**Requirement:**
Write the next part of the news story about the body found near the royal estate at Sandringham, picking up after its final sentence.

Tiny English village accustomed to royalty, not murder

ANMER, England – The quintessential English sleepy hamlet of Anmer on the edge of Queen Elizabeth's favorite country estate in Sandringham, Norfolk, looks like the kind of place a young Agatha Christie might have scouted out for her next detective novel.

Now, the tiny village of 29 houses and 63 residents, many of whom work on the royal estate and who, out of loyalty to the queen, don't like talking to outsiders, is the setting of a real-life British murder mystery.

British detectives on Sunday identified the young woman whose remains were found here just days after the British royal family gathered at Sandringham House for its annual Boxing Day pheasant shoot.

*PHOTOS: Human remains found on queen's estate

Alisa Dimitrijeva, 17, was last seen Aug. 31 getting into a car in the medieval town of King's Lynn, 10 miles from where her body was found by a man walking his dog on New Year's Day. She was lying unburied in woodland a mile from the house where the queen and her closest relatives were spending the Christmas holidays on the 20,000-acre estate. Much of the land is open to the public.

Detectives told reporters they are interviewing gamekeepers and the manager of the royal estate for help, and are looking to pin down the girl's final days.

The region around the estate, where Princess Diana was born, is marked by stately homes, farm workers' cottages, rolling fields, isolated woodlands, pretty churches with lichen-covered headstones in the graveyard and, of course, the aristocracy.

Taxi driver Robert Sharp, 36, says the murder shocked the community.

"You expect this kind of thing in big cities but not out here," he says. "They say the body might have been there for months. It's not a surprise, really, because around here everything is so spaced out."

**Provided material:**
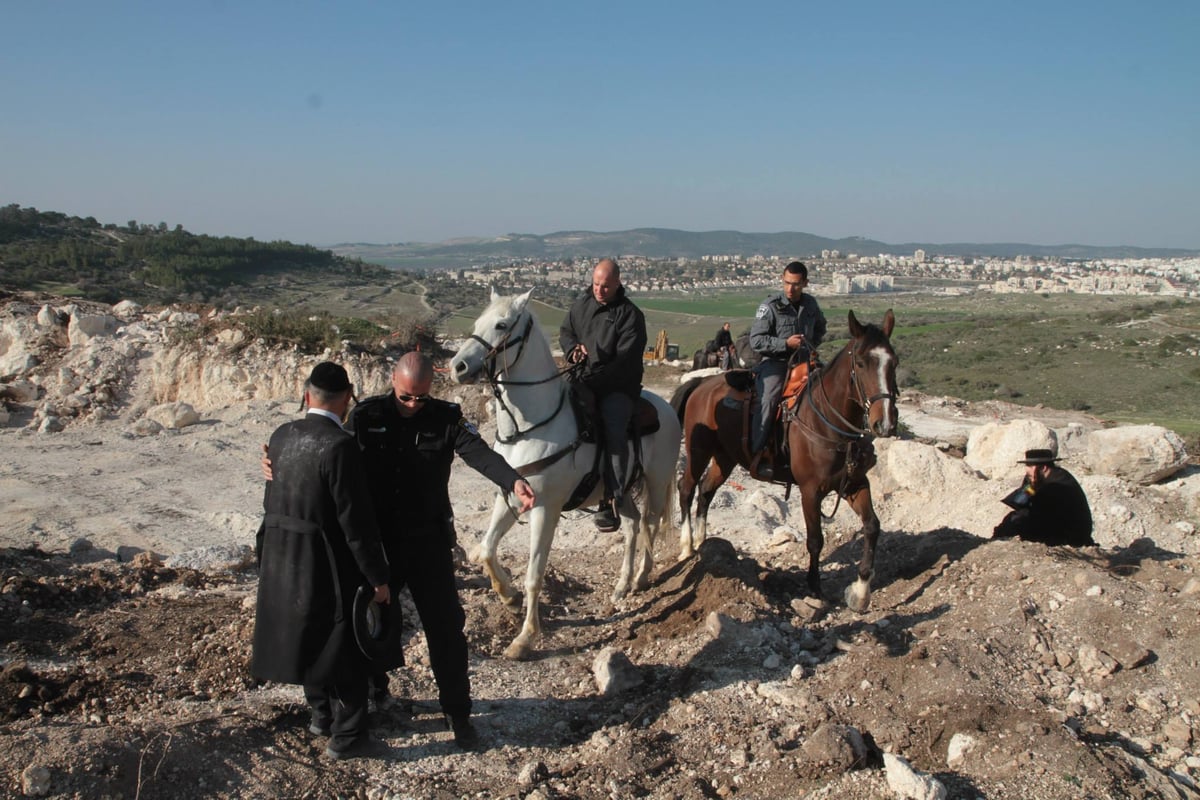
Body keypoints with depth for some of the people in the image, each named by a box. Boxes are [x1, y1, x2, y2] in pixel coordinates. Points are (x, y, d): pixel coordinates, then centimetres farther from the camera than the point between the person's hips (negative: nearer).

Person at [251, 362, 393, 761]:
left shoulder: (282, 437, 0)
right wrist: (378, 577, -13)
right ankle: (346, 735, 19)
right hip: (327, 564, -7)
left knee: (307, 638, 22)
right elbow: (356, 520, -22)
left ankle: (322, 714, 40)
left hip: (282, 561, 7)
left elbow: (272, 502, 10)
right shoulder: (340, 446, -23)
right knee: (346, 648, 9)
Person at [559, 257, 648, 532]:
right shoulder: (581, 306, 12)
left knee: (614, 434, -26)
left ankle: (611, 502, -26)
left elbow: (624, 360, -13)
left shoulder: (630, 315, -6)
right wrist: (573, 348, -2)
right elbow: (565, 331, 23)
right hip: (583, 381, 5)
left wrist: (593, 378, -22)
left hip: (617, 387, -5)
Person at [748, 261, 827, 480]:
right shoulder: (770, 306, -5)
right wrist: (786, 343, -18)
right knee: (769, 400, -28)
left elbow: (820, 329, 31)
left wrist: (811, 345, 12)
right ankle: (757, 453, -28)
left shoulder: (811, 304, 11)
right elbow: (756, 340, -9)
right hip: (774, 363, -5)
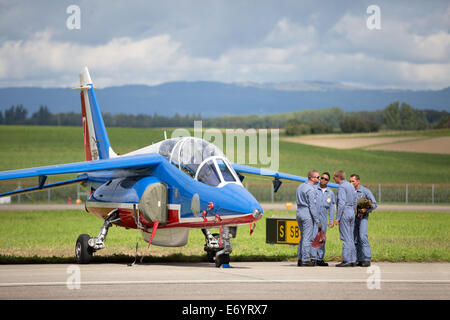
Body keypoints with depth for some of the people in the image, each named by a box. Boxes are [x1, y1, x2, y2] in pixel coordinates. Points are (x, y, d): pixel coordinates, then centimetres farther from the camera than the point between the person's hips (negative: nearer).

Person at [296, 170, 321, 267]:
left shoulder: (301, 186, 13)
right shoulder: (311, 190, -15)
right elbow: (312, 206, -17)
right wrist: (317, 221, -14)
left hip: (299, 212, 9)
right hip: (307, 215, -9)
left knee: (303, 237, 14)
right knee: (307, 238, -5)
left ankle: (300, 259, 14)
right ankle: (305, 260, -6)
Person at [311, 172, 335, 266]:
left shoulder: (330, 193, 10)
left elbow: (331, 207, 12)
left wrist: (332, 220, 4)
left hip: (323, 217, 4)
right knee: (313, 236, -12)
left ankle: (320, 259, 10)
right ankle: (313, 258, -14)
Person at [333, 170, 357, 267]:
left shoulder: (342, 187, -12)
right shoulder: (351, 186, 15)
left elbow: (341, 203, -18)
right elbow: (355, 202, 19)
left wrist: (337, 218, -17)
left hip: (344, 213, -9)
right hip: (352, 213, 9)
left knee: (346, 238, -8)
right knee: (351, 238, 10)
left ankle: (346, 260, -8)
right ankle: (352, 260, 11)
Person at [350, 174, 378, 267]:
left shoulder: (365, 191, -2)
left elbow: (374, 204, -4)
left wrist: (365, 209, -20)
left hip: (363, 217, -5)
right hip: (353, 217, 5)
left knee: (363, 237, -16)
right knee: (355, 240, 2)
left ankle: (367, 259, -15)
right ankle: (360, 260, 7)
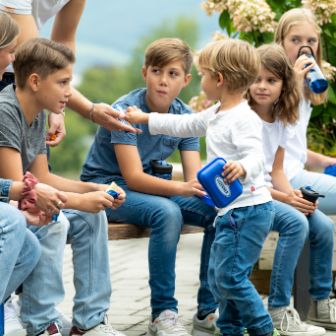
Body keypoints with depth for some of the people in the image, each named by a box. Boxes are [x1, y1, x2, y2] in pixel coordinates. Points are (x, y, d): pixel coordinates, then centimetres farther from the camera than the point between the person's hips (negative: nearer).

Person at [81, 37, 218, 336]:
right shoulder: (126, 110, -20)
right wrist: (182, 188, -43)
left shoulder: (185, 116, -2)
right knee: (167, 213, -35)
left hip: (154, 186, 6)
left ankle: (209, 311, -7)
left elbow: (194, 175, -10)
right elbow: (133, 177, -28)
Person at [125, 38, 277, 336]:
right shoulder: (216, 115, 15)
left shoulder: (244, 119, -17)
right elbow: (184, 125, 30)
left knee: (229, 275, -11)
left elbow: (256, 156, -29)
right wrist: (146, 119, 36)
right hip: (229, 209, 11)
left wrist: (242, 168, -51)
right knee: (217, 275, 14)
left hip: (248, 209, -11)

**Task answer:**
There is very little of this type of crime in this remote part of Norfolk where you might not come across another soul for miles.

The last time the community dealt with an unidentified body in its midst was in 1974, when the headless body of a pregnant woman was found. She has never been identified. That same year, a young woman disappeared from a campsite but no corpse has been found.

Residents say there has been some speculation about the latest grim discovery but people aren't worried for their safety. They believe whoever dumped the body must have known the area, an obscure woodland at the end of a farm track not far from the royal stud farm where the queen breeds racehorses.

Neville Bromwich, 76, has been going to the Sandringham estate to walk his dog for the past two years. People he has met on his walks don't say much about it.

"There was one chap, though, who wondered how many more bodies might there be out here," he says, gesturing to acres of woods beyond a patch of grass where his terriers are playing.

Millicent Langford, 72, and her husband, Rex Langford, 75, live in Cambridge and have been visiting the estate to go walking for the past 50 years.

"There are so many people who come walking around here it must have been a midnight job," says Rex Langford, speculating on the time of day the body might have been left. "There have been so many murders over Christmas, every time you open the paper there's another. It's getting like America."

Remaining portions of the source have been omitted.